# EXERCISE
Starting at the top of the records and stopping after the line that contains "Copyright Infomi.sk 2025", rewrite the text with "Domov" renamed to "Úvod" and nothing else changed. Leave the pictures out.

= = = =

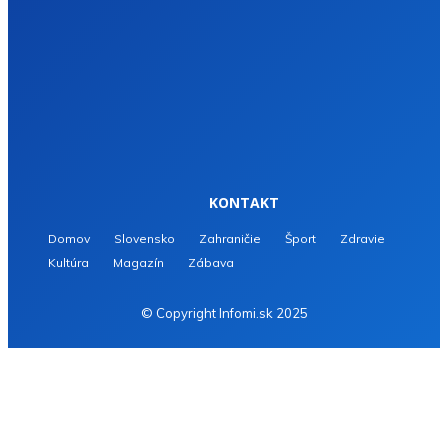
KONTAKT
Domov
Slovensko
Zahraničie
Šport
Zdravie
Kultúra
Magazín
Zábava
© Copyright Infomi.sk 2025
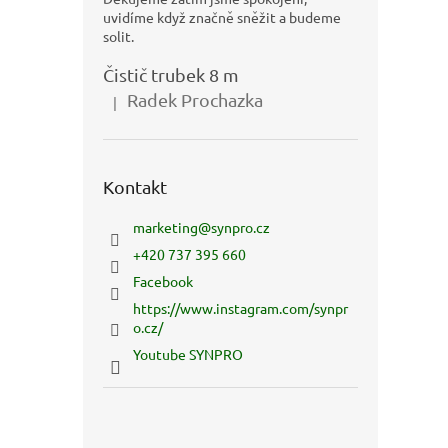
uvidíme když značně sněžit a budeme
solit.
Čistič trubek 8 m
Radek Prochazka
|
Hodnocení produktu je 5 z 5 hvězdiček.
Kontakt
marketing
@
synpro.cz
+420 737 395 660
Facebook
https://www.instagram.com/synpr
o.cz/
Youtube SYNPRO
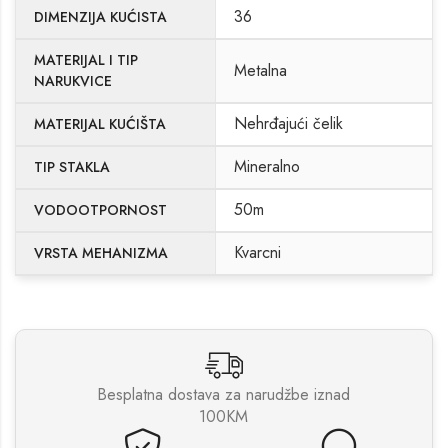
36
DIMENZIJA KUĆISTA
MATERIJAL I TIP
Metalna
NARUKVICE
Nehrđajući čelik
MATERIJAL KUĆIŠTA
Mineralno
TIP STAKLA
50m
VODOOTPORNOST
Kvarcni
VRSTA MEHANIZMA
Besplatna dostava za narudžbe iznad
100KM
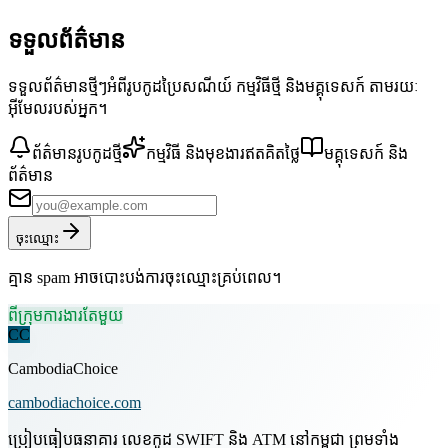
ទទួលព័ត៌មាន
ទទួលព័ត៌មានថ្មីៗអំពីរូបកូដប្រៃសណីយ៍ កម្មវិធីថ្មី និងមគ្គុទេសក៍ តាមរយៈ
អ៊ីមែលរបស់អ្នក។
ព័ត៌មានរូបកូដថ្មី
កម្មវិធី និងមុខងារឥតគិតថ្លៃ
មគ្គុទេសក៍ និង
ព័ត៌មាន
ចុះឈ្មោះ
គ្មាន spam អាចបោះបង់ការចុះឈ្មោះគ្រប់ពេល។
ពីក្រុមការងារតែមួយ
CC
CambodiaChoice
cambodiachoice.com
ប្រៀបធៀបធនាគារ លេខកូដ SWIFT និង ATM នៅកម្ពុជា ព្រមទាំង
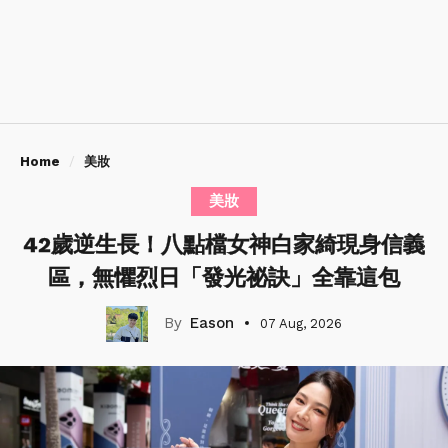
Home
美妝
美妝
42歲逆生長！八點檔女神白家綺現身信義
區，無懼烈日「發光祕訣」全靠這包
Eason
07 Aug, 2026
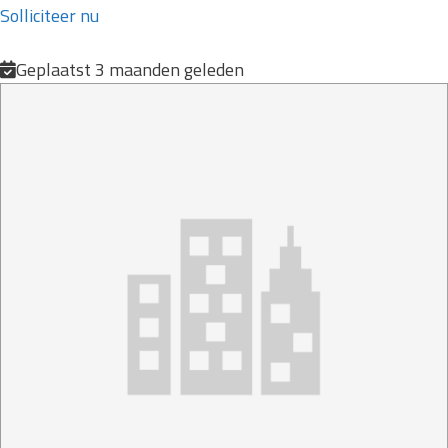
Solliciteer nu
Geplaatst 3 maanden geleden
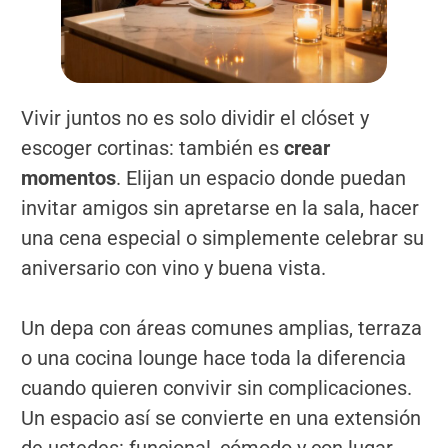
Vivir juntos no es solo dividir el clóset y
escoger cortinas: también es
crear
momentos
. Elijan un espacio donde puedan
invitar amigos sin apretarse en la sala, hacer
una cena especial o simplemente celebrar su
aniversario con vino y buena vista.
Un depa con áreas comunes amplias, terraza
o una cocina lounge hace toda la diferencia
cuando quieren convivir sin complicaciones.
Un espacio así se convierte en una extensión
de ustedes: funcional, cómodo y con lugar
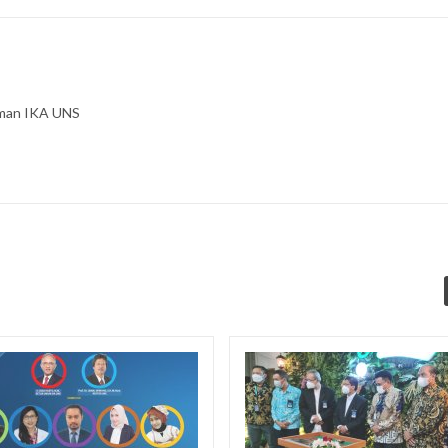
aman IKA UNS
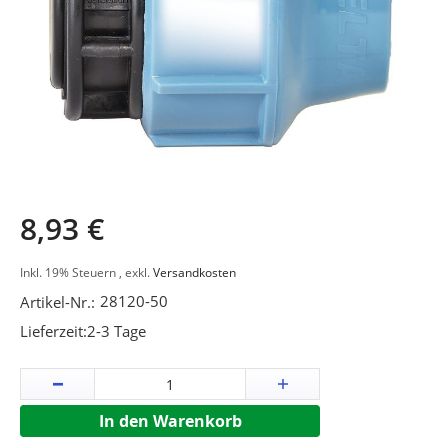
Zum
8,93 €
Anfang
der
Inkl. 19% Steuern
,
exkl.
Versandkosten
Bildergalerie
28120-50
Artikel-Nr.:
springen
Lieferzeit:
2-3 Tage
In den Warenkorb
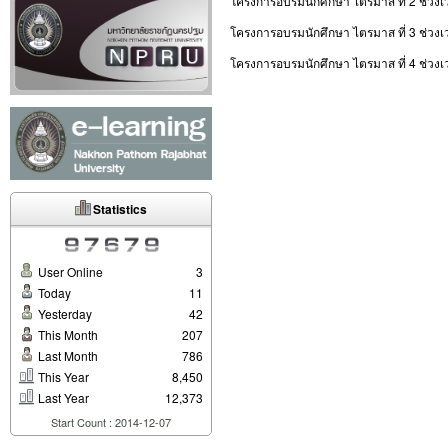
โครงการอบรมนักศึกษา ไตรมาส ที่ 2 ช่ว
โครงการอบรมนักศึกษา ไตรมาส ที่ 3 ช่วง
โครงการอบรมนักศึกษา ไตรมาส ที่ 4 ช่ว
Statistics
User Online
3
Today
11
Yesterday
42
This Month
207
Last Month
786
This Year
8,450
Last Year
12,373
Start Count : 2014-12-07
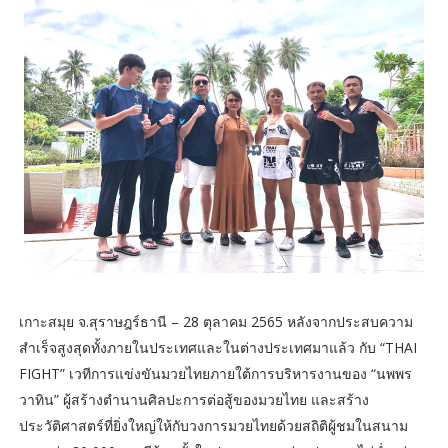
เกาะสมุย จ.สุราษฎร์ธานี – 28 ตุลาคม 2565 หลังจากประสบความ
สำเร็จสูงสุดทั้งภายในประเทศและในต่างประเทศมาแล้ว กับ “THAI
FIGHT” เวทีการแข่งขันมวยไทยภายใต้การบริหารงานของ “นพพร
วาทิน” ผู้สร้างตำนานศิลปะการต่อสู้ของมวยไทย และสร้าง
ประวัติศาสตร์ที่ยิ่งใหญ่ให้กับวงการมวยไทยด้วยสถิติผู้ชมในสนาม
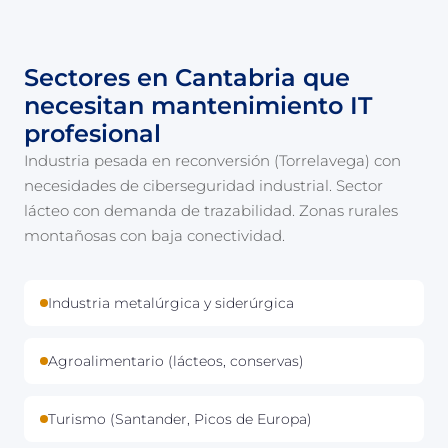
Sectores en Cantabria que
necesitan mantenimiento IT
profesional
Industria pesada en reconversión (Torrelavega) con
necesidades de ciberseguridad industrial. Sector
lácteo con demanda de trazabilidad. Zonas rurales
montañosas con baja conectividad.
Industria metalúrgica y siderúrgica
Agroalimentario (lácteos, conservas)
Turismo (Santander, Picos de Europa)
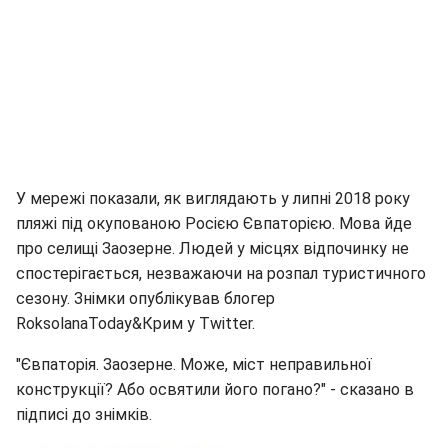
У мережі показали, як виглядають у липні 2018 року
пляжі під окупованою Росією Євпаторією. Мова йде
про селищі Заозерне. Людей у місцях відпочинку не
спостерігається, незважаючи на розпал туристичного
сезону. Знімки опублікував блогер
RoksolanaToday&Крим у Twitter.
"Євпаторія. Заозерне. Може, міст неправильної
конструкції? Або освятили його погано?" - сказано в
підписі до знімків.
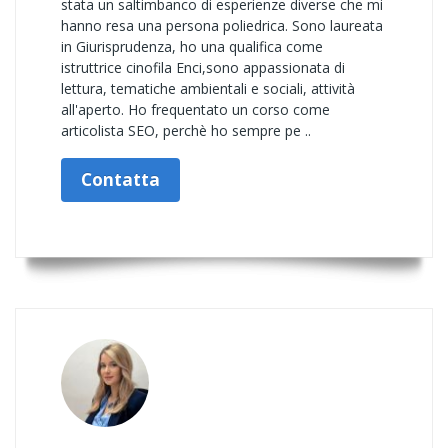
stata un saltimbanco di esperienze diverse che mi
hanno resa una persona poliedrica. Sono laureata
in Giurisprudenza, ho una qualifica come
istruttrice cinofila Enci,sono appassionata di
lettura, tematiche ambientali e sociali, attività
all'aperto. Ho frequentato un corso come
articolista SEO, perchè ho sempre pe ..
Contatta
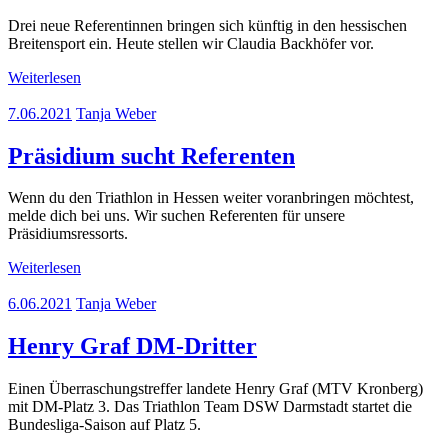
Drei neue Referentinnen bringen sich künftig in den hessischen
Breitensport ein. Heute stellen wir Claudia Backhöfer vor.
Weiterlesen
7.06.2021
Tanja Weber
Präsidium sucht Referenten
Wenn du den Triathlon in Hessen weiter voranbringen möchtest,
melde dich bei uns. Wir suchen Referenten für unsere
Präsidiumsressorts.
Weiterlesen
6.06.2021
Tanja Weber
Henry Graf DM-Dritter
Einen Überraschungstreffer landete Henry Graf (MTV Kronberg)
mit DM-Platz 3. Das Triathlon Team DSW Darmstadt startet die
Bundesliga-Saison auf Platz 5.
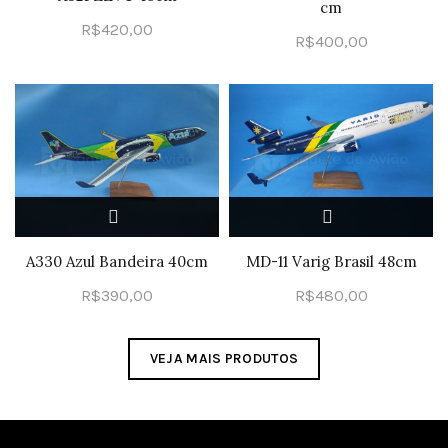
cm
R$
420,00
R$
400,00
A330 Azul Bandeira 40cm
MD-11 Varig Brasil 48cm
R$
390,00
R$
480,00
VEJA MAIS PRODUTOS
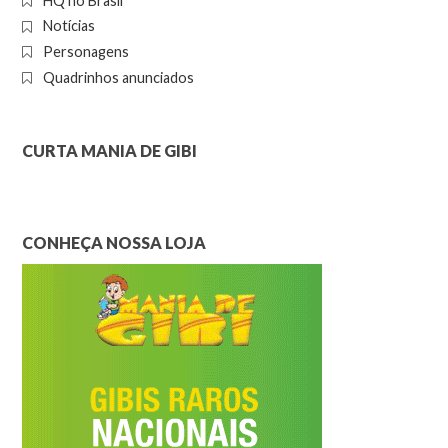
HQ no Brasil
Notícias
Personagens
Quadrinhos anunciados
CURTA MANIA DE GIBI
CONHEÇA NOSSA LOJA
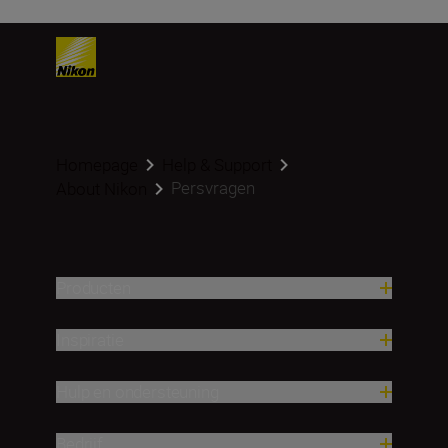
Homepage
Help & Support
Persvragen
About Nikon
Producten
Inspiratie
Hulp en ondersteuning
Bedrijf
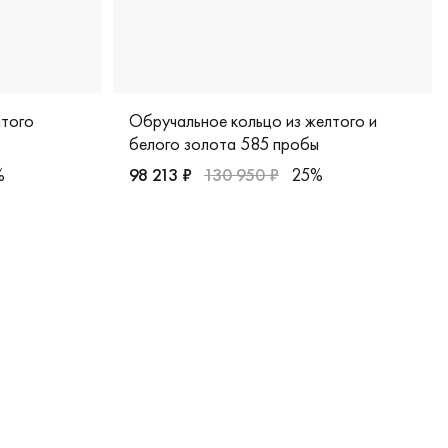
лтого
Обручальное кольцо из желтого и
белого золота 585 пробы
%
98 213 ₽
130 950 ₽
25%
1051б
олото 585 пробы, дизайнерская, 931865
Женские, парные, желтое и белое золото 5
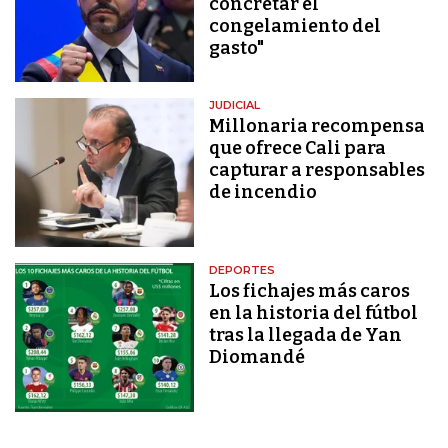
concretar el
congelamiento del
gasto"
JUDICIAL
Millonaria recompensa
que ofrece Cali para
capturar a responsables
de incendio
DEPORTES
Los fichajes más caros
en la historia del fútbol
tras la llegada de Yan
Diomandé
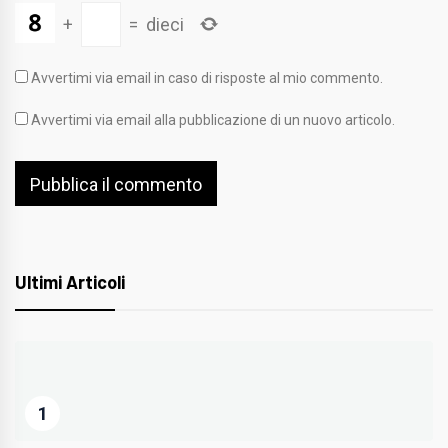
+
=
dieci
Avvertimi via email in caso di risposte al mio commento.
Avvertimi via email alla pubblicazione di un nuovo articolo.
Ultimi Articoli
1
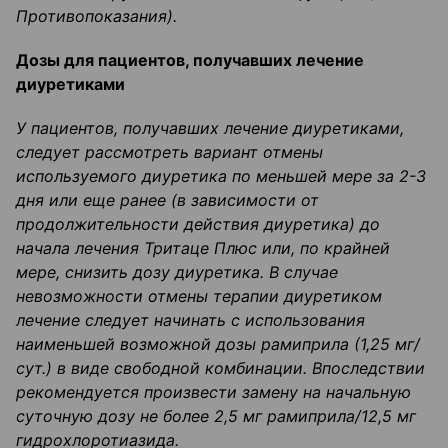
Противопоказания).
Дозы для пациентов, получавших лечение
диуретиками
У пациентов
,
получавших лечение
диуретиками
,
следует рассмотреть вариант отмены
использу
емого
диуретика
по меньшей мере за 2-
3
дня или еще ранее (в зависимости от
продолжительности действия
диуретика
) до
начала лечения
Тритаце
Плюс или
,
по крайней
мере
,
снизить дозу
диуретика
. В случае
невозможности отмены терапии
диуретиком
лечение следует начинать с использования
наименьшей возможной дозы
рамиприла
(1,25 мг/
сут
.) в виде свободной комбинации. Впоследствии
рекомендуется произвести замену на начальную
суточную
дозу не более 2,5 мг
рамиприла
/
12,5 мг
гидрохлоротиазида
.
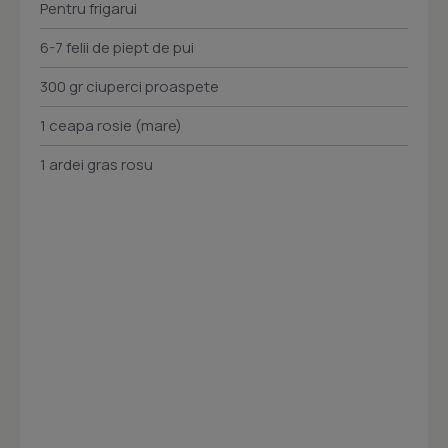
Pentru frigarui
6-7 felii de piept de pui
300 gr ciuperci proaspete
1 ceapa rosie (mare)
1 ardei gras rosu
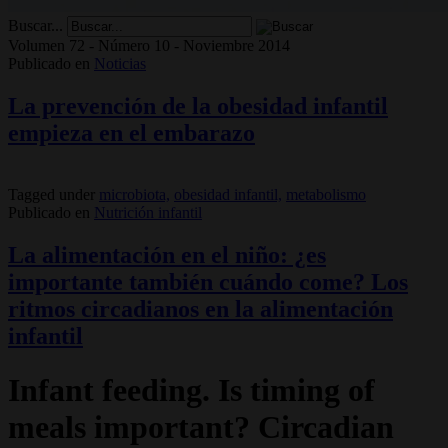
Buscar...
Volumen 72 - Número 10 - Noviembre 2014
Publicado en
Noticias
La prevención de la obesidad infantil
empieza en el embarazo
Tagged under
microbiota,
obesidad infantil,
metabolismo
Publicado en
Nutrición infantil
La alimentación en el niño: ¿es
importante también cuándo come? Los
ritmos circadianos en la alimentación
infantil
Infant feeding. Is timing of
meals important? Circadian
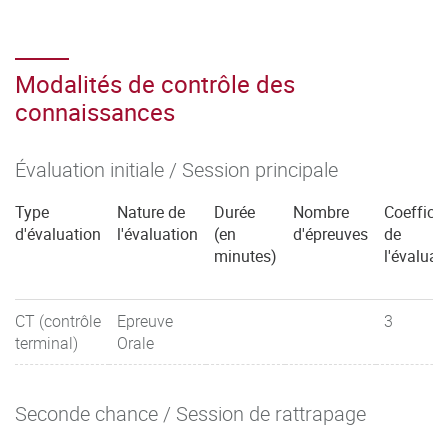
Modalités de contrôle des
connaissances
Évaluation initiale / Session principale
Type
Nature de
Durée
Nombre
Coefficie
d'évaluation
l'évaluation
(en
d'épreuves
de
minutes)
l'évaluat
CT (contrôle
Epreuve
3
terminal)
Orale
Seconde chance / Session de rattrapage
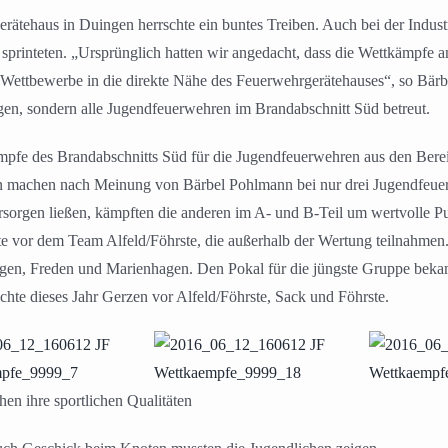
tehaus in Duingen herrschte ein buntes Treiben. Auch bei der Industr
sprinteten. „Ursprünglich hatten wir angedacht, dass die Wettkämpfe a
ie Wettbewerbe in die direkte Nähe des Feuerwehrgerätehauses“, so Bärb
en, sondern alle Jugendfeuerwehren im Brandabschnitt Süd betreut.
mpfe des Brandabschnitts Süd für die Jugendfeuerwehren aus den Bere
 machen nach Meinung von Bärbel Pohlmann bei nur drei Jugendfeuer
rsorgen ließen, kämpften die anderen im A- und B-Teil um wertvolle 
te vor dem Team Alfeld/Föhrste, die außerhalb der Wertung teilnahmen
gen, Freden und Marienhagen. Den Pokal für die jüngste Gruppe beka
chte dieses Jahr Gerzen vor Alfeld/Föhrste, Sack und Föhrste.
hen ihre sportlichen Qualitäten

= = = =

# EXERCISE RESPONSE
KONTAKT
Úvod
Slovensko
Zahraničie
Šport
Zdravie
Kultúra
Magazín
Zábava
© Copyright Infomi.sk 2025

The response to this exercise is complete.